> Metin bölümü:
5 Kasım 2016 Cumartesi


Kış Uykusu, Goli Taraghi,  222/ CXXV
----------------------------------------------------------------------------------
İran’da İslam adına hareket eden Şah karşıtı guruplar ile “yetmez ama ‘Evet’” diyerek onlara destek veren Komünist TUDEH partisi dâhil solcular, Pehlevî Hanedanı’nın devrilmesinden sonra, son kullanım tarihleri bittiğinden, Humeyni ve yandaşlarının iktidar hedefleri içinde temizlenmeye başlandılar.

> Sorular ve görevler:
• a. Metin bölümünde hangi hanedanın devrildiği belirtiliyor?
• b. Metin bölümünde özel adıyla anılan kişiler, partiler ve hanedanlar hangileridir?

> Verilen satırlar:

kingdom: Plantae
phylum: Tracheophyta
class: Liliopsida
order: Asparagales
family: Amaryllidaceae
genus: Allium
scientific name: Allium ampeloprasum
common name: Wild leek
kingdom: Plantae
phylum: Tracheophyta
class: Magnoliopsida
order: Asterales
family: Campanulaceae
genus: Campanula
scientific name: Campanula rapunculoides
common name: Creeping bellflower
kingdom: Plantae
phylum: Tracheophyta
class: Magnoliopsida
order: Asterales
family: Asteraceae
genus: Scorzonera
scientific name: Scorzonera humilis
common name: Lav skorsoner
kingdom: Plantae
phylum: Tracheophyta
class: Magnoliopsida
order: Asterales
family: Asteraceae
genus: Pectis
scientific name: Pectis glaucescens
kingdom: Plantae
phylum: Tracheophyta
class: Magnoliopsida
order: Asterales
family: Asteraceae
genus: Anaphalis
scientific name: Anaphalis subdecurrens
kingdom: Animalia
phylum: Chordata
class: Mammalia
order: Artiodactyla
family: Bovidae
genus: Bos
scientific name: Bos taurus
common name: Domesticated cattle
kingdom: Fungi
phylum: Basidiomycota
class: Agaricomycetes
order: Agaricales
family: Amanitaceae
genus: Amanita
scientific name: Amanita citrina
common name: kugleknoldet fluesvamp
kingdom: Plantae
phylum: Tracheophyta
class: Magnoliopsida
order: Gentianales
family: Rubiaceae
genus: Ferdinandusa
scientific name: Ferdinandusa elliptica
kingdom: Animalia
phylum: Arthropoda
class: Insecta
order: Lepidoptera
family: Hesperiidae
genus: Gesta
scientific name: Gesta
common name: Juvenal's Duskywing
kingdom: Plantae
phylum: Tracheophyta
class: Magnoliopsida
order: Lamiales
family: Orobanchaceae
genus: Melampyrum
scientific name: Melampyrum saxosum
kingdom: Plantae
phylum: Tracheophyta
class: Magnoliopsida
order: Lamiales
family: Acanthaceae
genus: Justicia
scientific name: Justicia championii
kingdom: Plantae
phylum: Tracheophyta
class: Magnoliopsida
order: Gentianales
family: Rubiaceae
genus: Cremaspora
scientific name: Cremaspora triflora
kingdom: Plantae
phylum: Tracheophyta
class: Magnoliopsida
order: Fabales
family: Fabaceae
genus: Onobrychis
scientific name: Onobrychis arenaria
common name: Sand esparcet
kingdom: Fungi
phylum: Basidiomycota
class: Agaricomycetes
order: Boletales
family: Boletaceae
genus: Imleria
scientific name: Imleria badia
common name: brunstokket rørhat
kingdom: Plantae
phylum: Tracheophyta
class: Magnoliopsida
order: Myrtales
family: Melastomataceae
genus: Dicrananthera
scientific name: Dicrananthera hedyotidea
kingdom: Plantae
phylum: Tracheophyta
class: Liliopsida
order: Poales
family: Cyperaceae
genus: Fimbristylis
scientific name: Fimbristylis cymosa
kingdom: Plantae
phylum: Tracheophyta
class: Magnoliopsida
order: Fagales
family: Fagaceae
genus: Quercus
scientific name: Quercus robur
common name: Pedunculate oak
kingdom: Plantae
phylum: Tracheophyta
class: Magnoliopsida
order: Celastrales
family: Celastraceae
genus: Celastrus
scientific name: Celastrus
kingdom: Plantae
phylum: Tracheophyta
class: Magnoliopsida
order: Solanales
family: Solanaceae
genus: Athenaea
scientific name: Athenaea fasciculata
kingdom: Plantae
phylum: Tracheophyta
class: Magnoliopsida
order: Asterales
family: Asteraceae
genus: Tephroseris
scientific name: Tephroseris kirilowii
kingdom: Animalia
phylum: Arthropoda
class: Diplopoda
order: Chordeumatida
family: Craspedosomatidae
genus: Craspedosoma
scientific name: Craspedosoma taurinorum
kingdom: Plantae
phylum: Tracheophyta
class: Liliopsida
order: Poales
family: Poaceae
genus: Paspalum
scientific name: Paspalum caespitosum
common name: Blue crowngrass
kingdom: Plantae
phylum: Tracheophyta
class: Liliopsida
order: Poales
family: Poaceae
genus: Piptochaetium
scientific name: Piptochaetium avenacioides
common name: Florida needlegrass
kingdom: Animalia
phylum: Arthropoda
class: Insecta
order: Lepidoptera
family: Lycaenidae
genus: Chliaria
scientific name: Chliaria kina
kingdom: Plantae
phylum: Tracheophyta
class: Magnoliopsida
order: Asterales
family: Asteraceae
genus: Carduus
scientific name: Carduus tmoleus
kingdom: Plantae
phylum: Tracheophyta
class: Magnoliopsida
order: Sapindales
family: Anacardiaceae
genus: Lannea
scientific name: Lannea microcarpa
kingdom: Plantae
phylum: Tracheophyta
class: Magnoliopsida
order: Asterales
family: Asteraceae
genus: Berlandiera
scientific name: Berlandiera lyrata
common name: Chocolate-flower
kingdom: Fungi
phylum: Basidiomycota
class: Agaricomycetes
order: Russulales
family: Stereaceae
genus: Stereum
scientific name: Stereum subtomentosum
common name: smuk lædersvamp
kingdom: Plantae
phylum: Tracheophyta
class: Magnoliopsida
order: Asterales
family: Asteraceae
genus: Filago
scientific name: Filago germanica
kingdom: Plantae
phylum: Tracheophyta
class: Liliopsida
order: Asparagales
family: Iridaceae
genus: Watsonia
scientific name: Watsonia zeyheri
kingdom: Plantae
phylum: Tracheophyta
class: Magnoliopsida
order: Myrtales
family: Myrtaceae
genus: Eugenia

> Görev sonuçları:
• a. Pehlevî Hanedanı

• b. Goli Taraghi, Humeyni, Komünist TUDEH partisi, Pehlevî Hanedanı